Sorry just getting caught up on this thread, but the varnish-vs-UOA question is a fascinating one.
If the engine is varnished but is clean on all the *functional* surfaces, does it matter? Is there any test for ACEA or API or ILSAC that address varnishing on non-functional surfaces? It seems to me that there are deposits that matter and deposits that don't. Lots of whales live quite long and happy lives completely encrusted with barnacles.
As I've posted, the J35 in my 2005 Odyssey had become very heavily varnished over years of using entry-level oils like PP with the VCM still active and changing by OLM.
But if compression is good, oil consumption is very low and all other indicators are fine, does the varnish matter?
I don't know. I don't like varnish. I like that VRP is removing it. But if it wasn't removed, I can't say it would amount to much that I can measure. It just looks bad and nothing more.
And I have no idea how a UOA could flag varnish or not varnishing. It seems by nature that the oil you are sampling was that which didn't react to form varnish, so how could UOA ever flag varnishing tendency?
UOA won't tell you about varnish, and that's a problem IMHO.
The thing with varnish is what it is: a precipitate; contaminants that fall out of suspension because the additive package is no longer able to keep them in suspension (the detergents and dispersants, whose role is to prevent agglomeration of suspended contaminants and keep them in suspension, are overwhelmed). Varnish most readily accrues in areas of low flow, though lower temperatures (valve covers for example) are also prime targets. The ring pack has a low rate of flow through it, so an oil that is already fully saturated with contaminants is going to be far less resistant to coking and leaving deposits in the ring land area, primarily the oil control rings.
Back in the early 2000's a buddy of mine had a pretty heavily varnished 302 that we tore down to rebuild. It was running one of the stock heads from my engine because it broke a valve spring and burned a valve on nitrous at the track one night. My engine had a better maintenance history (I had been running M1 in it) and the heads were spotless. So he had one super clean head and one that was varnish city when we tore it down, lol.
We knew his engine was tired, as he had to run 20W-50 in it to keep normal oil pressure (GTX 20W-50). We expected the bearings to not look great and we were on the money, they were all to the copper.

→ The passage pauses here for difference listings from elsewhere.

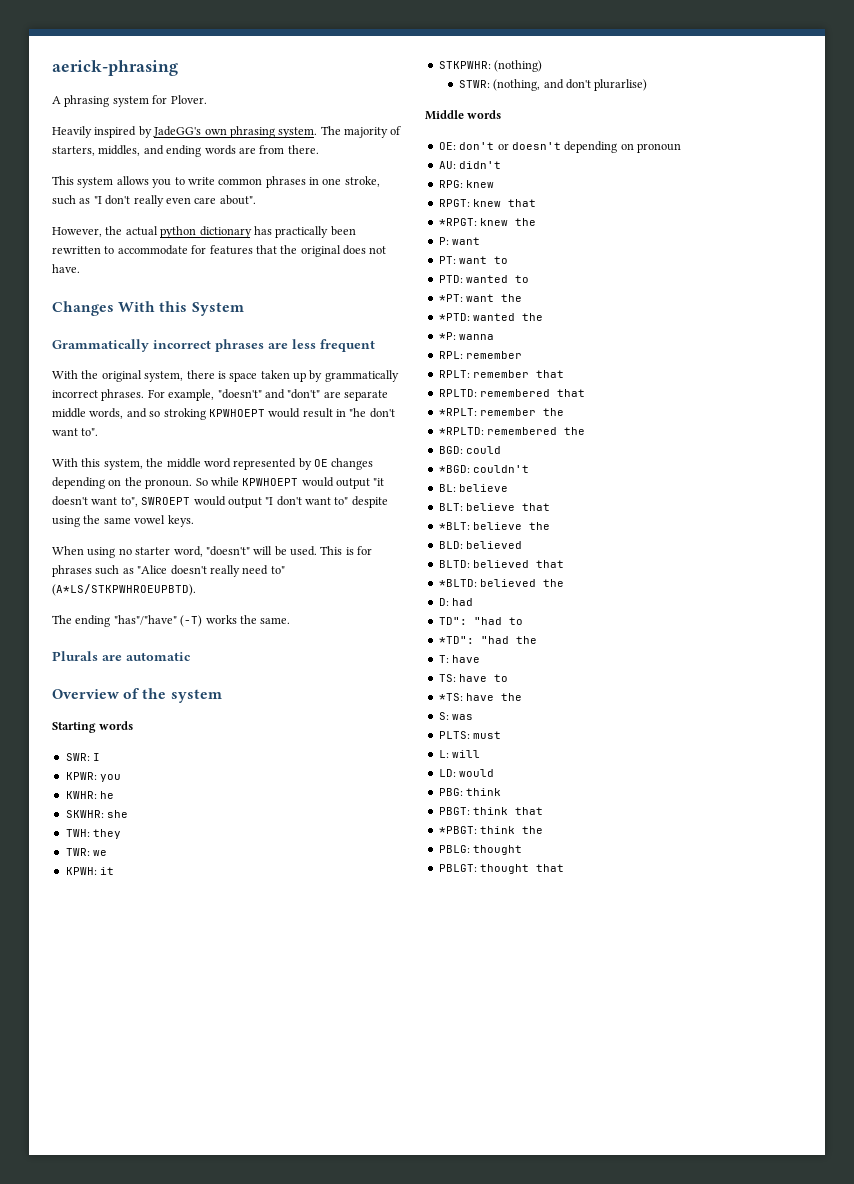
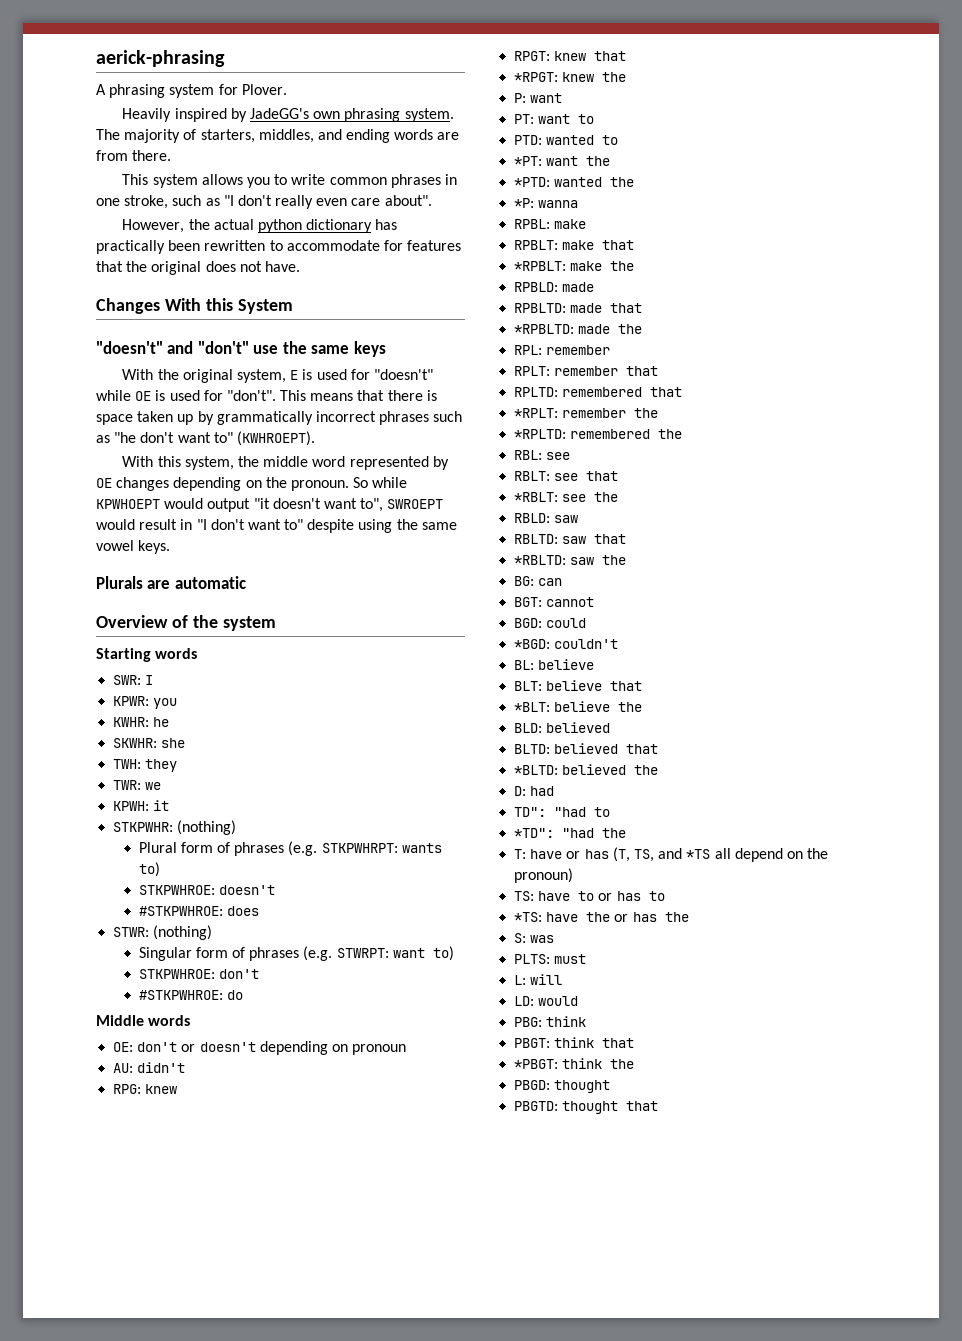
[52,339,375,352] [52,370,184,382] Grammatically incorrect phrases are less frequent // With the original system, -> [96,341,386,357] [122,369,433,383] [96,390,385,401] "doesn't" and "don't" use the same keys // With the original system, E is used for "doesn't" while OE is used for "don't". This means that
[101,389,388,401] [52,408,346,420] phrases. For example, "doesn't" and "don't" are separate middle words, and so stroking KPWHOEPT would result in -> [379,411,463,425] [96,435,110,443] phrases such as
[81,428,99,436] to". -> [213,431,315,446] to" (KWHROEPT).
[227,497,262,508] output -> [139,519,193,530] result in
[52,546,373,558] [52,565,285,577] [52,584,196,596] [52,615,291,627] // When using no starter word, "doesn't" will be used. This is for phrases such as "Alice doesn't really need to" (A*LS/STKPWHROEUPBTD). // The ending "has"/"have" (-T) works the same. -> (171, 547) none
[458,79,648,91] STWR: (nothing, and don't plurarlise) -> [138,841,442,856] [138,862,160,877] [138,885,275,895] [138,906,259,916] [113,925,213,940] [138,946,454,961] [138,969,259,979] [138,990,243,1000] Plural form of phrases (e.g. STKPWHRPT: wants to) // STKPWHROE: doesn't // #STKPWHROE: does // STWR: (nothing) // Singular form of phrases (e.g. STWRPT: want to) // STKPWHROE: don't // #STKPWHROE: do
(495, 337) none -> [514,219,587,229] [514,240,635,250] [514,261,635,271] [514,282,595,292] [514,303,643,313] [514,324,643,334] // RPBL: make // RPBLT: make that // *RPBLT: make the // RPBLD: made // RPBLTD: made that // *RPBLTD: made the
(586, 431) none -> [514,450,571,460] [514,471,619,481] [514,492,619,502] [514,513,579,523] [514,534,627,544] [514,555,627,565] [514,576,563,586] [514,597,595,607] // RBL: see // RBLT: see that // *RBLT: see the // RBLD: saw // RBLTD: saw that // *RBLTD: saw the // BG: can // BGT: cannot
(481, 659) none -> [566,847,829,862] [514,868,574,883] or has (T, TS, and *TS all depend on the pronoun)
(509, 678) none -> [598,891,665,901] or has to
(523, 697) none -> [614,912,689,922] or has the
[438,845,470,853] PBLG: -> [514,1080,551,1090] PBGD:
[438,864,477,872] PBLGT: -> [514,1101,559,1111] PBGTD:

However, what surprised me was that all of the rings were sticky, with the oil control rings basically glued into their lands with varnish. The compression rings moved, though not all that freely, and the engine still had decent compression, but the oil control rings were not functioning properly, if it all.
So, my concern with varnish is that if you have it where you can see it, the odds are incredibly high that you also have it where you can't. Some engines are going to be considerably more tolerant of this than others, like that old 302, while others are going to drink oil or manifest the impact in other ways.
Varnish is never *good*, but in some applications its impact may not be readily quantified, as operation doesn't seem obviously impacted by its presence.